Almost any other girl who had been the favorite of such a woman as Feo would have found in this renunciation of leadership something to cause emotion. Mere gratitude for many favors and much kindness seemed to demand that. But this young phlegmatic thing was just as unmoved as she had been on receipt of the various war office telegrams officially regretting the deaths of Lord Clayburgh, Captain Graham Macoover, and Sir Harry Pytchley. She lit the inevitable cigarette, chose the much-cushioned divan, and stretched herself at full length.

“I can do with a little groundsel too,” she said, as though the other subject had been threshed out.

And so it had, for the time being. Feo, oddly enough, had no bricks to throw. She could change her religion, it seemed, without pitching mud at the church of her recent beliefs. It was not until lunch was finished and the last trickle of resentment at Georgie’s failure to apologize had gone out of her system that she returned to the matter and began, in a way, to think aloud. It was not as indiscreet as it might have been, because Georgie Malwood was completely self-contained and had developed concentration to such a degree, her first three husbands having been given to arguing, that she could lie and follow her own train of thought as easily in a room in which a mass of women were playing bridge as in a monkey house. Her interest in Feo was dead. She was over.

And so Feo gave herself away to a little person whose ears were closed.

“I don’t know what exactly to do,” she said. “At the moment, I feel like a fish out of water. If Arrowsmith had liked me and been ready to upset the conventional ideas of his exemplary family, I’d have eloped with him, however frightfully it would have put Edmund in the cart. I don’t mind owning that Arrowsmith is the only man I’ve ever met who could have turned me into the Spartan mother and worthy haus-frau. I had dreams of living with him behind the high walls of a nice old house and making the place echo with the pattering feet of babes. It’s the culminating disappointment of several months of ’em,—the bad streak which all of us have to go through at one time or another, I suppose. However, he doesn’t like me, worse luck, and so there it is. So I think I’d better make the best of a bad job and cultivate Edmund. I think I’d better study the life of Lady Randolph Churchill and make myself useful to my husband. Politics are in a most interesting state just now, with Lloyd George on the verge of collapse at last, and the brainy dishonesty of a woman suddenly inspired with political ambition is exactly what Edmund needs to push him to the top. He has been too long without a woman’s unscrupulous influence.”

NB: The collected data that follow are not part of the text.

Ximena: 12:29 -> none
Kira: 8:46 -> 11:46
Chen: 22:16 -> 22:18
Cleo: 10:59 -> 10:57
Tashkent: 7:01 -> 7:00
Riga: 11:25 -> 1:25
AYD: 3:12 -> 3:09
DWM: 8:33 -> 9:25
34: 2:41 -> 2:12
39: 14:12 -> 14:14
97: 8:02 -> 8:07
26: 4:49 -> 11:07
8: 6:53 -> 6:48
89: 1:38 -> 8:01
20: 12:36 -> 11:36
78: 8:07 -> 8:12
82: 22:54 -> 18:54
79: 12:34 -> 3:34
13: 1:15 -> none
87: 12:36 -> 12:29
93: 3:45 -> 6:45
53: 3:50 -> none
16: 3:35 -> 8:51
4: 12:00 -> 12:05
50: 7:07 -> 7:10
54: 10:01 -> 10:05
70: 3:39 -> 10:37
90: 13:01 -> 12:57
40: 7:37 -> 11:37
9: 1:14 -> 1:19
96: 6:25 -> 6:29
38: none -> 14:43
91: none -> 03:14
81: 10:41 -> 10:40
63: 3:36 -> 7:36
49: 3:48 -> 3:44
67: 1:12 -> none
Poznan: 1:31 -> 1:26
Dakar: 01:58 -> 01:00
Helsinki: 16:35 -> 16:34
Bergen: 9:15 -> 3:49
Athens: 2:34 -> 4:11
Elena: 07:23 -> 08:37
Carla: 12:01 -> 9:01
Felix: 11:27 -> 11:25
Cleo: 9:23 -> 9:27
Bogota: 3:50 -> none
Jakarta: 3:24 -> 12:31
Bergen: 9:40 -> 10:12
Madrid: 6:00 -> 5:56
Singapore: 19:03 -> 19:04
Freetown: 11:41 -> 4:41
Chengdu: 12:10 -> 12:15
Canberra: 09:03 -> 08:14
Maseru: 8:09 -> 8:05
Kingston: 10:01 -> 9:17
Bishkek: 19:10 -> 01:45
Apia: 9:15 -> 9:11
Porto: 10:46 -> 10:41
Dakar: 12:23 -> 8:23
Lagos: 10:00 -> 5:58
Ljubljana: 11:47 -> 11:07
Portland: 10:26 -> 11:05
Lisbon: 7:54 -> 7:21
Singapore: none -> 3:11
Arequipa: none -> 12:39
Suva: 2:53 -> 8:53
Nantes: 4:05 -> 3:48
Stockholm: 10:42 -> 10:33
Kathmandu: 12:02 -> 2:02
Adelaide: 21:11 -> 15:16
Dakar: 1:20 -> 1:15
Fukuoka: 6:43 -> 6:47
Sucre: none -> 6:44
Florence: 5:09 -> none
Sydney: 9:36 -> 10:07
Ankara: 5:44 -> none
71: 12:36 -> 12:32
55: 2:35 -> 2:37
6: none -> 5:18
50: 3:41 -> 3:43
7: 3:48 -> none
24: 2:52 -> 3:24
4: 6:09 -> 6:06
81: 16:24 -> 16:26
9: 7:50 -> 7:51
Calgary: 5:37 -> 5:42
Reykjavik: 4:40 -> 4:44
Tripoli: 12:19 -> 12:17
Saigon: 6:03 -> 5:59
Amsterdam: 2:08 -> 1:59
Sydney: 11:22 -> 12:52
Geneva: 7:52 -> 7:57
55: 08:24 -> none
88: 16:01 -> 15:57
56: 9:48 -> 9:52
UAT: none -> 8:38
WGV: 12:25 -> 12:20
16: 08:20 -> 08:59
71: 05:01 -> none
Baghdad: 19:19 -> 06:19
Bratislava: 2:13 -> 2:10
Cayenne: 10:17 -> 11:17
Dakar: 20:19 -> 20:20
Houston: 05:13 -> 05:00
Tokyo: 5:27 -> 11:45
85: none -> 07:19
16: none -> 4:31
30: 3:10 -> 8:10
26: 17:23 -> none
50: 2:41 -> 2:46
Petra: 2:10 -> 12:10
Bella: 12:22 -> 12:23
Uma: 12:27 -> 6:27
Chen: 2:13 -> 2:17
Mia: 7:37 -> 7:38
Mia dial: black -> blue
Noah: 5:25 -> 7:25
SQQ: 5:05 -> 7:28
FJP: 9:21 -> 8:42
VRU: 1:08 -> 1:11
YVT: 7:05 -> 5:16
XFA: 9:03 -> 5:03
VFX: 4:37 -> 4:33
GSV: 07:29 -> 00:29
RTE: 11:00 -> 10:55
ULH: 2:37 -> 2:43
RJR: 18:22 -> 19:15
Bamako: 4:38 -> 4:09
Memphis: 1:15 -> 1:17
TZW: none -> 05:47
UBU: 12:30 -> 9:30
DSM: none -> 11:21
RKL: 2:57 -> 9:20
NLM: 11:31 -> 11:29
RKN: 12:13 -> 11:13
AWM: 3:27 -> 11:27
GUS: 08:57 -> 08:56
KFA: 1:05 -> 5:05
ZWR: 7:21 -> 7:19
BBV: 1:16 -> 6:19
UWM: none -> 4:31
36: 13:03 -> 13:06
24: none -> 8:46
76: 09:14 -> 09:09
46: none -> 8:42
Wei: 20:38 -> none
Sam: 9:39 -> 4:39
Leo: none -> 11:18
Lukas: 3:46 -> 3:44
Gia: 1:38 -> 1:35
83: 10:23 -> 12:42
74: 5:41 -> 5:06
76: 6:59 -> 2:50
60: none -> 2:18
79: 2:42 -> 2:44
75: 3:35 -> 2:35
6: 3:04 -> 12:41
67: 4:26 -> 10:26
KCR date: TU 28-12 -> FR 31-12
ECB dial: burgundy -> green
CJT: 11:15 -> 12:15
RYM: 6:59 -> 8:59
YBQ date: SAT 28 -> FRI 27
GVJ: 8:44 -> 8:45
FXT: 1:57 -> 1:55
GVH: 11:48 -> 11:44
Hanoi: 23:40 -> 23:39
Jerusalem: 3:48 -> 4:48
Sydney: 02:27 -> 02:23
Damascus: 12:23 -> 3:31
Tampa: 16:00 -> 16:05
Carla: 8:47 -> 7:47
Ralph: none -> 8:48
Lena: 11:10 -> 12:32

She began to pace the room with long swinging strides, eagerly, clutching at this new idea like a drowning man to a spar. Her eyes began to sparkle and the old ring came back to her voice. Here was a way to use her superabundant energy and build up a new hobby.

“I’m no longer a flapping girl with everything to discover,” she went on, “I’ve had my share of love stuff. By Jove, I’ll use my intelligence, for a change. I’ll get into the fight and develop strategy. Every one’s looking to Edmund as the one honest man in the political game, and I’ll buckle to and help him. He’s an amazing creature. I’ve always admired him, and there’s something that suits my present state of mind in making up to him for my perfectly rotten treatment all these years. If I can’t make a lover into a husband, by Jingo, I can set to work to make a husband into a lover. There’s an idea for you, Feo, my pet! There’s a mighty interesting scheme to dig your teeth into, my broad-shouldered friend!”